Haskell County was once a Democratic bastion, voting for the Democratic nominee for president in every election from its founding through 1996, with the exceptions of the 1972 and 1984 Republican landslides. In 2000, it broke its Democratic heritage by voting for Republican nominee George W. Bush. Since then, the county has taken a sharp Republican turn, moving rightward in every subsequent election as of 2020. In 2020, Haskell gave 83.1 percent of the vote to Republican nominee Donald Trump, the highest ever Republican vote share in the county, and just 15.9 percent of the vote to Democratic nominee Joe Biden, the lowest ever Democratic vote share in the county.
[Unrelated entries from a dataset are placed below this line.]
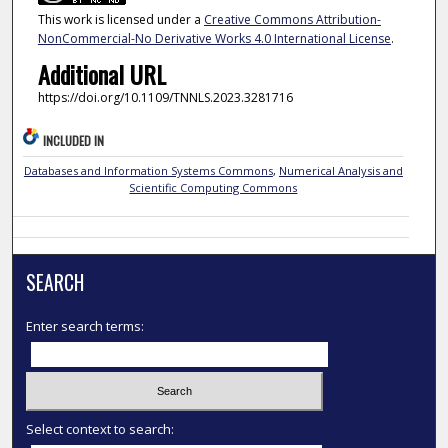
This work is licensed under a
Creative Commons Attribution-
NonCommercial-No Derivative Works 4.0 International License
.
Additional URL
https://doi.org/10.1109/TNNLS.2023.3281716
INCLUDED IN
Databases and Information Systems Commons
,
Numerical Analysis and
Scientific Computing Commons
SEARCH
Enter search terms:
Select context to search:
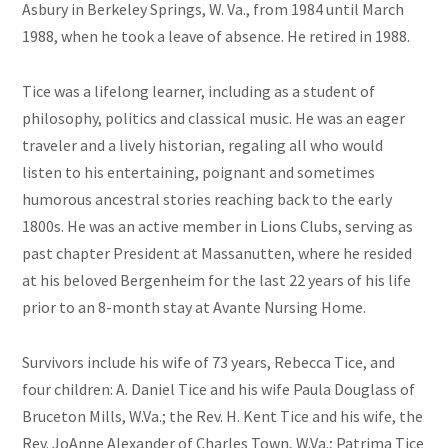
Asbury in Berkeley Springs, W. Va., from 1984 until March
1988, when he took a leave of absence. He retired in 1988.
Tice was a lifelong learner, including as a student of
philosophy, politics and classical music. He was an eager
traveler and a lively historian, regaling all who would
listen to his entertaining, poignant and sometimes
humorous ancestral stories reaching back to the early
1800s. He was an active member in Lions Clubs, serving as
past chapter President at Massanutten, where he resided
at his beloved Bergenheim for the last 22 years of his life
prior to an 8-month stay at Avante Nursing Home.
Survivors include his wife of 73 years, Rebecca Tice, and
four children: A. Daniel Tice and his wife Paula Douglass of
Bruceton Mills, W.Va.; the Rev. H. Kent Tice and his wife, the
Rev. JoAnne Alexander of Charles Town, W.Va.; Patrima Tice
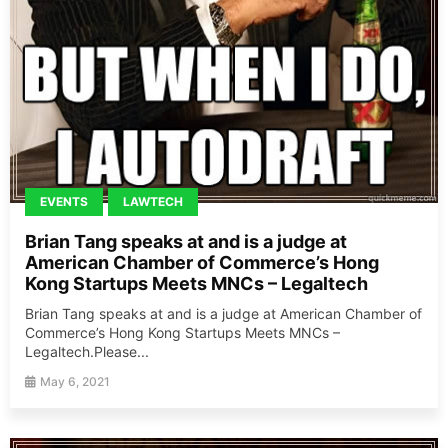
EVENTS
LAWTECH
Brian Tang speaks at and is a judge at
American Chamber of Commerce’s Hong
Kong Startups Meets MNCs – Legaltech
Brian Tang speaks at and is a judge at American Chamber of
Commerce’s Hong Kong Startups Meets MNCs –
Legaltech.Please...
May 6, 2021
Haskell County is located within District 69 of the Texas House of Representatives. Haskell County is located within District 28 of the Texas Senate.

United States presidential election results for Haskell County, Texas
| Year | Republican |  | Democratic |  | Third party(ies) |  |
| No. | % | No. | % | No. | % |
| 1912 | 45 | 3.08% | 1,016 | 69.49% | 401 | 27.43% |
| 1916 | 95 | 5.70% | 1,200 | 72.03% | 371 | 22.27% |
| 1920 | 254 | 15.52% | 1,127 | 68.85% | 256 | 15.64% |
| 1924 | 428 | 16.42% | 2,050 | 78.66% | 128 | 4.91% |
| 1928 | 1,430 | 48.08% | 1,532 | 51.51% | 12 | 0.40% |
| 1932 | 154 | 6.16% | 2,330 | 93.20% | 16 | 0.64% |
| 1936 | 156 | 5.43% | 2,713 | 94.46% | 3 | 0.10% |
| 1940 | 405 | 12.09% | 2,941 | 87.79% | 4 | 0.12% |
| 1944 | 261 | 8.47% | 2,573 | 83.46% | 249 | 8.08% |
| 1948 | 181 | 6.04% | 2,735 | 91.20% | 83 | 2.77% |
| 1952 | 1,290 | 34.15% | 2,481 | 65.69% | 6 | 0.16% |
| 1956 | 993 | 29.72% | 2,340 | 70.04% | 8 | 0.24% |
| 1960 | 866 | 23.73% | 2,776 | 76.05% | 8 | 0.22% |
| 1964 | 512 | 14.97% | 2,903 | 84.86% | 6 | 0.18% |
| 1968 | 713 | 22.20% | 1,888 | 58.80% | 610 | 19.00% |
| 1972 | 1,744 | 64.74% | 950 | 35.26% | 0 | 0.00% |
| 1976 | 838 | 24.95% | 2,512 | 74.78% | 9 | 0.27% |
| 1980 | 1,447 | 42.11% | 1,951 | 56.78% | 38 | 1.11% |
| 1984 | 1,701 | 53.98% | 1,434 | 45.51% | 16 | 0.51% |
| 1988 | 1,193 | 40.93% | 1,715 | 58.83% | 7 | 0.24% |
| 1992 | 852 | 29.86% | 1,438 | 50.40% | 563 | 19.73% |
| 1996 | 966 | 37.56% | 1,374 | 53.42% | 232 | 9.02% |
| 2000 | 1,488 | 50.84% | 1,401 | 47.86% | 38 | 1.30% |
| 2004 | 1,539 | 63.70% | 867 | 35.89% | 10 | 0.41% |
| 2008 | 1,388 | 65.60% | 699 | 33.03% | 29 | 1.37% |
| 2012 | 1,424 | 70.74% | 553 | 27.47% | 36 | 1.79% |
| 2016 | 1,403 | 79.27% | 314 | 17.74% | 53 | 2.99% |
| 2020 | 1,840 | 83.11% | 353 | 15.94% | 21 | 0.95% |
| 2024 | 1,918 | 85.36% | 313 | 13.93% | 16 | 0.71% |

United States Senate election results for Haskell County, Texas1
| Year | Republican |  | Democratic |  | Third party(ies) |  |
| No. | % | No. | % | No. | % |
| 2024 | 1,826 | 81.74% | 363 | 16.25% | 45 | 2.01% |

United States Senate election results for Haskell County, Texas2
| Year | Republican |  | Democratic |  | Third party(ies) |  |
| No. | % | No. | % | No. | % |
| 2020 | 1,808 | 82.82% | 347 | 15.90% | 28 | 1.28% |

Texas Gubernatorial election results for Haskell County
| Year | Republican |  | Democratic |  | Third party(ies) |  |
| No. | % | No. | % | No. | % |
| 2022 | 1,465 | 87.72% | 191 | 11.44% | 14 | 0.84% |

==Education==
School districts serving sections of the county include:
- Haskell Consolidated Independent School District
- Knox City-O'Brien Consolidated Independent School District
- Munday Consolidated Independent School District
- Paint Creek Independent School District
- Rule Independent School District
- Stamford Independent School District

Goree Independent School District formerly served sections of the county. On July 1, 2003, it merged into Munday CISD.

The county is in the service area of Vernon College.